Obsessive-Compulsive Disorder, or OCD, has two parts, according to Rodgers Behavioral Health. First, the disorder involves obsessions, or unwanted thoughts, images and urges. Obsessions can cause high levels of anxiety which individuals with OCD try to neutralize by performing compulsions. Compulsions are the second part of the disorder and can include behaviors such as washing, checking, organizing or a mental act. 

OCD goes far beyond “keeping things tidy,” and its gravity is widely misunderstood just like many other mental health disorders. 

"I have students that come to class and I know based on disability reports and whatnot that they have anxiety that is crippling, but yet they still show up,” Kitchen said.

People are far from alone in their mental health struggles; according to the World Health Organization, 4 out of 10 leading causes of disabilities in the United States and other developed countries are mental health disorders. In 2020, Major Depressive illness became the leading cause of disability in the world for women and children. Talking about mental health is not harmful if it is done in a way that reduces misconceptions rather than diminishes genuine struggles.
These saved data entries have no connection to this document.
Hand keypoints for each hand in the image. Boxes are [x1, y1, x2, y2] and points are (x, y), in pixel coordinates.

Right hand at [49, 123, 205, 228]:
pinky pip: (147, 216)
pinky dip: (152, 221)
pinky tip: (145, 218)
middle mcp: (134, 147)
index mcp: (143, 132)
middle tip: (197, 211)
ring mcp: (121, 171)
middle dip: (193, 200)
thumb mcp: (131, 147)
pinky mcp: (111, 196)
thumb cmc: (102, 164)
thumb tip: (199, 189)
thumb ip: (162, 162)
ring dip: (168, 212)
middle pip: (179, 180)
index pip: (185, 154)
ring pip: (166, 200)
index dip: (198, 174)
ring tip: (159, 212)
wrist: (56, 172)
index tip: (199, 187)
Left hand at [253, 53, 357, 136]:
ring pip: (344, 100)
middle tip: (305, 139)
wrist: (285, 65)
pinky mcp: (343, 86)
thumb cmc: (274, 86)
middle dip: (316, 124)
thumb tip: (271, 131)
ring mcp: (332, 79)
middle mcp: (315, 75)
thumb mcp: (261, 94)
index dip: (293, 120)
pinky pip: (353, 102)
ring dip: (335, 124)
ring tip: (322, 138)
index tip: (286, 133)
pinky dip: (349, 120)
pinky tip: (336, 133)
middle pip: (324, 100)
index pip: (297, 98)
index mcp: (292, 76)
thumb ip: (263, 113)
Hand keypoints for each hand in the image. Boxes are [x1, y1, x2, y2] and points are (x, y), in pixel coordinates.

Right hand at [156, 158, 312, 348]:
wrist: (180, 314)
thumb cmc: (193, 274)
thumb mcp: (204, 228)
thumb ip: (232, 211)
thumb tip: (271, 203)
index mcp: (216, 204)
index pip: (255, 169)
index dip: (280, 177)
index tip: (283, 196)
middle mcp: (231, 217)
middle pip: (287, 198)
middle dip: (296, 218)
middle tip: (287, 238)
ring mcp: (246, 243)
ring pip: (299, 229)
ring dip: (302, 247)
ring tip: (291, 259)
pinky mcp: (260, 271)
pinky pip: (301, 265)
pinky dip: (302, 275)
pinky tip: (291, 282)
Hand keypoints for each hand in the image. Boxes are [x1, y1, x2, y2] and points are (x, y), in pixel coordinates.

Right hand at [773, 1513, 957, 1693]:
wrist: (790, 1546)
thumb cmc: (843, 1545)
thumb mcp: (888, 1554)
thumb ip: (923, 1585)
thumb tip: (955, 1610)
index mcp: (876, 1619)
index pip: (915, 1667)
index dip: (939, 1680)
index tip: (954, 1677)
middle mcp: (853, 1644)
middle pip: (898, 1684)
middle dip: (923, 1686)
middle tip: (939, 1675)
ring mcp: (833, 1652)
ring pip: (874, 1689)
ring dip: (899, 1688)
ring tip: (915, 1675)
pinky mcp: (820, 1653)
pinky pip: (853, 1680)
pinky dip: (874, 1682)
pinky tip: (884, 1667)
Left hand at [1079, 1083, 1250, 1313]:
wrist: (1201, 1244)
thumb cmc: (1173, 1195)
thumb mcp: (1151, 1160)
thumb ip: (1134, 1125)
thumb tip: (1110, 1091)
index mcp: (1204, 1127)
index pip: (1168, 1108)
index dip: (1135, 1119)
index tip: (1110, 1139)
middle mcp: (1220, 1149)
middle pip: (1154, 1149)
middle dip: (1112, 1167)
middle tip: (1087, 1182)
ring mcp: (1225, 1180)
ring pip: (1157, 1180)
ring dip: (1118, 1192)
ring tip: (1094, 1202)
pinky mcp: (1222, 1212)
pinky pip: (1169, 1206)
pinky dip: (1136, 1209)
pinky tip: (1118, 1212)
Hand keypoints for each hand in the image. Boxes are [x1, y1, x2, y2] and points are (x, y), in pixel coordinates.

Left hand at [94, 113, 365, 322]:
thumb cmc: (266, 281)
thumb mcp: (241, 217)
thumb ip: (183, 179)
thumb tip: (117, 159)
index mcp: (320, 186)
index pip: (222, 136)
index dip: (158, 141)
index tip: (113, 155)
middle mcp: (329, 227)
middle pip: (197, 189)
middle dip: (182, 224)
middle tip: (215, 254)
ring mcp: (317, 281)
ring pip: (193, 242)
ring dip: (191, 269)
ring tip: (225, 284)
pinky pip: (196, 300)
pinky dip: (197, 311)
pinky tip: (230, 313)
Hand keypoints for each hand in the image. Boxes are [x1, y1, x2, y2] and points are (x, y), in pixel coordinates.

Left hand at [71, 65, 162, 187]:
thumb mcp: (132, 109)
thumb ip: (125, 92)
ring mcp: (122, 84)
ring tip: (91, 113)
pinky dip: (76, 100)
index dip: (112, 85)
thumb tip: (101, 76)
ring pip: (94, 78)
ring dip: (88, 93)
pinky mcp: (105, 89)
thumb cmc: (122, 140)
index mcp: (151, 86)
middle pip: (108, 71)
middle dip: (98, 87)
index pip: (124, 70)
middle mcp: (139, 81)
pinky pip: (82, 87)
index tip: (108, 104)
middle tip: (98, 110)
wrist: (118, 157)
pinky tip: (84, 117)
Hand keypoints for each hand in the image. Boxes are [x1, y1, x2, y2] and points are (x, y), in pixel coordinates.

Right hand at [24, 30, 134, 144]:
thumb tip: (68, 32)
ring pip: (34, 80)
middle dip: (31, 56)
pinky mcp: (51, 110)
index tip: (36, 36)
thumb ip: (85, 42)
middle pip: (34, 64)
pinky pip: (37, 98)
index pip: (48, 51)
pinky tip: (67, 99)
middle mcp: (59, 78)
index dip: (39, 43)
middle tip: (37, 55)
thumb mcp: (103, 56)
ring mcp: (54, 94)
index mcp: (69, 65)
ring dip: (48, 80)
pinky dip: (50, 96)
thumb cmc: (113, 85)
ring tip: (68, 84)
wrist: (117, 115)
Kitchen is happy with how society as a whole has begun to talk more about mental health-related issues, but she fears that it may be heading to a dangerous extreme. 

“We are doing a really good job of normalizing it and reducing the stigmas, but in doing so we have swung so far to the other side of things that it is becoming a fad.” Kitchen said.

If this fad discourages individuals with mental illnesses from taking their emotional health seriously, the effects of their untreated disorders can be detrimental to themselves and society as a whole.  According to the NAMI California, untreated mental health conditions can result in consequences such as unnecessary disability, unemployment, substance abuse, homelessness, inappropriate incarceration, suicide and poor quality of life. These staggering effects bleed into the economy, costing the United States more than 100 billion dollars each year.

Destigmatizing mental health-related issues takes more than just conversation; it takes educated dialogue to properly confront the problem. 

“I think it’s a matter of education,” Kitchen said. “I do take it very seriously. I talk about it in the class that I teach.”

Even if you might feel like a buzzkill killing the buzzwords, confronting and educating your peers is necessary to address when people around you misuse therapy talk in unhealthy ways.

“I think that just overall it can be kind of hard to address it when it is so prevalent and a lot of times you don’t even realize that you’re talking about it,” Dave said.  

Dave believes that the first step to tackling this issue is to be mindful of your own words and to think about the impact you’re trying to make with what you say.

“There are a lot of other strong emotional words that portray how you are feeling without undermining the way other people are living their lives,” Dave said.